Looking For a Meaningful Trade? Don’t Hold Your Breath.
July 30, 2010
There are many reasons for a major league team to consider making a trade. The most obvious is if that team is lacking in some particular area, whether it be starting pitching, relief pitching or hitting. Another reason is to keep up with the competition, whereby that team needs to make a move simply because their closest competitor has recently done the same. Yet another reason is because sometimes a team just needs to shake up the roster in order to catch some kind of proverbial spark. Some reasons are more important than others for each particular team.
Every team also needs to ask themselves some very important questions as well. “Is it worth it to mortgage possible future talent at this stage?” In other words, is the team actually in contention at the time when a trade is being considered? Does that team have the assets to bring in the player that they covet? Is that team willing to add the payroll that the new player is due?

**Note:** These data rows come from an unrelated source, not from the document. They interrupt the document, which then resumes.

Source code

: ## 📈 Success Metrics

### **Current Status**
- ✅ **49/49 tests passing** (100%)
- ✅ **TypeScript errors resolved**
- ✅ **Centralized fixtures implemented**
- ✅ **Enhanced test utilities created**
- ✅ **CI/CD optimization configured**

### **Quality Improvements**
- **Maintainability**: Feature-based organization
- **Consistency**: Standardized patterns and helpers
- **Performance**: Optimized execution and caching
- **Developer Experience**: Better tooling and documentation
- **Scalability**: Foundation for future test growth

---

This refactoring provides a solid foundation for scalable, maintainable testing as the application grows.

There are so many factors for a general manger to consider when surveying available talent and communicating with other general managers of potential trade partners.
That brings us to our beloved Mets. The first and most obvious factor is that the Mets share a division with a team that always seems to pull off significant moves, at least over the past three years. That team is of course the Phillies, which makes our stomachs turn. From Cliff Lee, to Roy Halladay, to the recent acquisition of Roy Oswalt, the Phils always seem to have what it takes to bring in highly regarded talent at the trade deadline. The Mets, on the other hand, rarely follow suit, with the obvious exception of Johan Santana in recent years. As of this posting, the Mets have done absolutely nothing to substantiate their roster. It could be that they have no interest in adding payroll due to financial constraint, which has been rumored for just over a year now.
Regardless of why the Mets are reluctant to make a move (or why they do not have the “perceived” minor league talent that other teams desire) is irrelevant. What is relevant is this. Are the Mets really a contender at this stage? Do they perceive themselves as one? If the answer is truly no, then why bother making a trade in the first place?
I often do not give the Mets any credit for good decision making. Certainly spending as much as they do and annually having a non-competitive team should give my actions credence. That is another story that I have written about many, many times and does not need to be mentioned for the purposes of this post.
However, if the Mets indeed stand pat after today’s deadline, perhaps they are making the proper move. Would Brett Myers or Ted Lilly actually improve them enough to beat out the five other teams that are ahead or tied with them for a playoff spot? This is certainly a valid question that needs to be answered.
The point is this. If the Mets truly wanted to be competitive in 2010, they wouldn’t have waited for the trade deadline to make it happen.